The sickle cell patient looking for painkillers who is turned away as a drug seeker. The young black man with brain pain who is stigmatized and unrecognized as a gangbanger. The young black patient who encounters racial prejudice while treating a deadly sepsis. The young black patient being treated by an inexperienced surgeon. The black child who is “grown up” and denied anti-anxiety treatments while under anesthesia.

The most egregious racial scandal in American medicine is the fact that organized medicine, unlike the NFL, has never created “contingency plans” to reduce racial differential diagnoses and treatments that cause medical harm. The leadership has ignored the infiltration of racist folklore into medical specialties from obstetrics to psychiatry. It does not examine, much less seek to regulate, the racially motivated practices of physicians that can harm Black patients. And our medical schools do very little to prepare medical students to do better.

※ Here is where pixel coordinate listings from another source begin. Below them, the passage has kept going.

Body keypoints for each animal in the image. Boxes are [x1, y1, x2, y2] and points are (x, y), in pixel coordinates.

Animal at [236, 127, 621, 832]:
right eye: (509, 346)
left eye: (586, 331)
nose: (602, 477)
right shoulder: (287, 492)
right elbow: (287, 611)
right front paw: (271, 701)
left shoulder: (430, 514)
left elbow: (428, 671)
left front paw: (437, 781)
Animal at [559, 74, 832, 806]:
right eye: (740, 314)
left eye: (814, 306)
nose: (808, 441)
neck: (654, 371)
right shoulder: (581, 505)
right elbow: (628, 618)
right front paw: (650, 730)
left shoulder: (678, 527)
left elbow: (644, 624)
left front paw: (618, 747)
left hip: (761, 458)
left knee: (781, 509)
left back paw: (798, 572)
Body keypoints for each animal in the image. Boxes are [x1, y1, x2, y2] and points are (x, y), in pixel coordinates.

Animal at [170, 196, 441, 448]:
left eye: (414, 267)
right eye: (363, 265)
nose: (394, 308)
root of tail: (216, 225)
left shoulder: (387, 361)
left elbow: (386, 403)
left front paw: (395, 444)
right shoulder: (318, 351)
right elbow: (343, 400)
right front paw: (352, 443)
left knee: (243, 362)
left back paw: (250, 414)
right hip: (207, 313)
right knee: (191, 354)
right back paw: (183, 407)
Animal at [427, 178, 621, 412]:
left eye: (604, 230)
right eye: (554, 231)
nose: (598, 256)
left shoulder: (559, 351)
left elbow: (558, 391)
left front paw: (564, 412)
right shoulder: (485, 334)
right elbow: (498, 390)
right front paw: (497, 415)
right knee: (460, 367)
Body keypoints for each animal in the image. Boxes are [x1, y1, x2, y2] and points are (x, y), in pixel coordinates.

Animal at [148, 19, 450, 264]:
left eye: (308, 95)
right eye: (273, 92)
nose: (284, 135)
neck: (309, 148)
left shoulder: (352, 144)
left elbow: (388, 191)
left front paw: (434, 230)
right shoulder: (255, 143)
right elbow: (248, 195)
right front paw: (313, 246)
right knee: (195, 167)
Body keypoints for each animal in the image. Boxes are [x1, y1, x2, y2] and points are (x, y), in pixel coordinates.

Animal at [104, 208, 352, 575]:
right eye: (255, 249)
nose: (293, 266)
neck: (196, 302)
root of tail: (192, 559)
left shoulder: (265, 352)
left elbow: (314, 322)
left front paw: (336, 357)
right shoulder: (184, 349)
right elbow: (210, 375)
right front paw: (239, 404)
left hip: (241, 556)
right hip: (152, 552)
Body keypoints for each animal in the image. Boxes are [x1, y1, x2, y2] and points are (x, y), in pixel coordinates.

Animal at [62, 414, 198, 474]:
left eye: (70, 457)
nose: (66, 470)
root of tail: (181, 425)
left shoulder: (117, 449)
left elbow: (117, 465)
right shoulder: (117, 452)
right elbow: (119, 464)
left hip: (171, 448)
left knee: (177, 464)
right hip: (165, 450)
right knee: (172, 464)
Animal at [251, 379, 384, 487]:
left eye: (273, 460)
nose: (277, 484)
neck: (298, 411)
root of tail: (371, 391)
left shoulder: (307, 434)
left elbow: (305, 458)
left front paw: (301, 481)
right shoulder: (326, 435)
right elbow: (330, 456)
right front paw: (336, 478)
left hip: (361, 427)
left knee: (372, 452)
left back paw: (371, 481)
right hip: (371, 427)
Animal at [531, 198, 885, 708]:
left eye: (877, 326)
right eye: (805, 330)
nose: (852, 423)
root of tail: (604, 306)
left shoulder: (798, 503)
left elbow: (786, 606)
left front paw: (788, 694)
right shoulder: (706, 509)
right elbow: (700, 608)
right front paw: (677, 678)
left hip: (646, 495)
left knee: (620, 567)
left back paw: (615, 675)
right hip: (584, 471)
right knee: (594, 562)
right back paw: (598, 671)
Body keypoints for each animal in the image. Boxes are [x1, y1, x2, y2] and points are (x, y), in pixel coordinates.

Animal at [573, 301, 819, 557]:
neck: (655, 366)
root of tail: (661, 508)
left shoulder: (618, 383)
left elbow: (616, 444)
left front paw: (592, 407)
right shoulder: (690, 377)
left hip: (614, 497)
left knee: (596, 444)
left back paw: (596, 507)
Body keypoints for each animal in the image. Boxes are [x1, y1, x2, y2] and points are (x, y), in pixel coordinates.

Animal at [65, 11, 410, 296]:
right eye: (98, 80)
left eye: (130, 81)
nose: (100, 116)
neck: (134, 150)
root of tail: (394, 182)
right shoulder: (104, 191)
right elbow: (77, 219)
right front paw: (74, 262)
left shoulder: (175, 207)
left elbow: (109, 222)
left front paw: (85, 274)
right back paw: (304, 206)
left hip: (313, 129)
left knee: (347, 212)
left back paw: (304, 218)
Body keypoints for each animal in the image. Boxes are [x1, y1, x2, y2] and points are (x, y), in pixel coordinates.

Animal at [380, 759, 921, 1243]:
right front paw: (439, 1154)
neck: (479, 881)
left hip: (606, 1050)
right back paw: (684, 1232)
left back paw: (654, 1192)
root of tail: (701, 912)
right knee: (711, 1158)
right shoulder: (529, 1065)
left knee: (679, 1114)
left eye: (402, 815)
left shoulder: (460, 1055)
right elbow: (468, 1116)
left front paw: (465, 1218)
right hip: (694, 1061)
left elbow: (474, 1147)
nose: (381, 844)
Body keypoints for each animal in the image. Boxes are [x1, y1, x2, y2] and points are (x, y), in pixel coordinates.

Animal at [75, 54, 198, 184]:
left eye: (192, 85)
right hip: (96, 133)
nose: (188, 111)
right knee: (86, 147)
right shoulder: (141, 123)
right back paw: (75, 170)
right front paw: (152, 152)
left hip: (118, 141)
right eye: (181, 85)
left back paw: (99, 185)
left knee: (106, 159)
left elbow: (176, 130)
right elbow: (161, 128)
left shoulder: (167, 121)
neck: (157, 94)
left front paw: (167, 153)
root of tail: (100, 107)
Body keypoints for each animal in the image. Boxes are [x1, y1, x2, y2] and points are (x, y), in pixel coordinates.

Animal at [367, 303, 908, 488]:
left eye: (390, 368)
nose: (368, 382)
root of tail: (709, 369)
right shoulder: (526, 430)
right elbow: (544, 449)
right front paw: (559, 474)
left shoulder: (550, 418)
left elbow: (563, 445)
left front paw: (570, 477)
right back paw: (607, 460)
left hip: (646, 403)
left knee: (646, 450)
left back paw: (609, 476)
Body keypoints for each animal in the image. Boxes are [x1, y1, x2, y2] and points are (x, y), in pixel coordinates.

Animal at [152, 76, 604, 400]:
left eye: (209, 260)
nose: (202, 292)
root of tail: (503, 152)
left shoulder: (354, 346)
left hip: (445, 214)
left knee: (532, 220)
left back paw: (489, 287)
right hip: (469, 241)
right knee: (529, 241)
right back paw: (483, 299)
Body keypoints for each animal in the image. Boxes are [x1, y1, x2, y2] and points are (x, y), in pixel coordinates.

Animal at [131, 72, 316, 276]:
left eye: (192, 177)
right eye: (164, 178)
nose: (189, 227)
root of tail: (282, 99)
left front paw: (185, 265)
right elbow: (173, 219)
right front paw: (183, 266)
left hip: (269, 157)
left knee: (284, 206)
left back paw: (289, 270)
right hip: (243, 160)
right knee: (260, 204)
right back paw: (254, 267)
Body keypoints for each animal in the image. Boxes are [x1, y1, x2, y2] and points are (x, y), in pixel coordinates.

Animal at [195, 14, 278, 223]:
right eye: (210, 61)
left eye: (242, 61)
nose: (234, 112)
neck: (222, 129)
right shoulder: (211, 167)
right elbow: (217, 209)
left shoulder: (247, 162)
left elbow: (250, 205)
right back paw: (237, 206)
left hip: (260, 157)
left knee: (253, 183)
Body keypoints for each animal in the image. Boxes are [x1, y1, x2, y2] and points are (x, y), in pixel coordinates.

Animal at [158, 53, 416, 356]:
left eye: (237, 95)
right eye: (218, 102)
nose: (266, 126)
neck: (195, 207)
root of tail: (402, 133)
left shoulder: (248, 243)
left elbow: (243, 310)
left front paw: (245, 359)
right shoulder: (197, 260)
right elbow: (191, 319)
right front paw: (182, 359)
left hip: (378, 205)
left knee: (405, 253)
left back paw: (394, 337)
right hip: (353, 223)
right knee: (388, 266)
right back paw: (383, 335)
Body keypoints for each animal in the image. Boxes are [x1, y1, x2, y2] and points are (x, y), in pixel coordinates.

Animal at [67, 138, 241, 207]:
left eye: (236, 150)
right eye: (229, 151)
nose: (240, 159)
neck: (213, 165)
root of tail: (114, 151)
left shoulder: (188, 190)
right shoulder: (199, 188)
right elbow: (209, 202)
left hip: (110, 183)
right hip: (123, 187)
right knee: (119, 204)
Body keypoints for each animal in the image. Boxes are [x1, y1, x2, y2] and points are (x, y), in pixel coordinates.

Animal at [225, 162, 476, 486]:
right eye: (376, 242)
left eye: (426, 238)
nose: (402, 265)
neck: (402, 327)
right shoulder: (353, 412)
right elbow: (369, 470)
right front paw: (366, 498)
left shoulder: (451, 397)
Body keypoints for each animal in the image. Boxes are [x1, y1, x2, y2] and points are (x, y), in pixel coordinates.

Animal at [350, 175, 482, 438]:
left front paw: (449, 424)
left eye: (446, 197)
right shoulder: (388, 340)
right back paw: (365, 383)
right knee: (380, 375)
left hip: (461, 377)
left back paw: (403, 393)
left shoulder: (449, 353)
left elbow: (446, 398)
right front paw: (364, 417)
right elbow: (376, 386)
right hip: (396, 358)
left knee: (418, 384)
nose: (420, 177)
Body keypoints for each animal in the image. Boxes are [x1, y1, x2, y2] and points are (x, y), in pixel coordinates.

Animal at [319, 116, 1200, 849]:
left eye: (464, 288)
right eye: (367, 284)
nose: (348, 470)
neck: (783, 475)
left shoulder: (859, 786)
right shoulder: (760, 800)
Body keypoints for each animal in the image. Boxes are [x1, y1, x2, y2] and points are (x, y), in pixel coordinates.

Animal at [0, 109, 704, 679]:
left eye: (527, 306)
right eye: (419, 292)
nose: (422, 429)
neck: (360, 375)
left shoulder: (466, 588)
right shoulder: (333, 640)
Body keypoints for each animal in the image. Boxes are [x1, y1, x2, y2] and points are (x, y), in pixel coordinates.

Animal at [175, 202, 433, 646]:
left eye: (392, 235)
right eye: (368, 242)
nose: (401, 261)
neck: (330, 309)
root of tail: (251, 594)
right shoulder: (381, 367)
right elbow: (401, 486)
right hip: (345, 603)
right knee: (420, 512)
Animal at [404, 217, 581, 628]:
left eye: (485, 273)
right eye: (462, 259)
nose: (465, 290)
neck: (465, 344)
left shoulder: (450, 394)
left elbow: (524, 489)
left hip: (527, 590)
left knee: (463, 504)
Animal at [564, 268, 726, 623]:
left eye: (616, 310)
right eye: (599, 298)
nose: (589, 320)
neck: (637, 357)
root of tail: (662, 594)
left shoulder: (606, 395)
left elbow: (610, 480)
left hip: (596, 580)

In this context, the tremendous media concern over Hamlin’s medical condition reveals the utterly anomalous nature of this medical event. The special treatment he receives creates the temporary illusion of racially integrated medicine and health justice that does not exist for the vast majority of black Americans. This utopian fantasy of excellence in black medical care is as illusory as the pretended racial integration of the sports world itself.

John Hoberman is a professor at the University of Texas at Austin and the author of Black & Blue: The Origins and Consequences of Medical Racism. He has been teaching breed and medicine courses since 2001.

A version of this comment appeared in The Hill.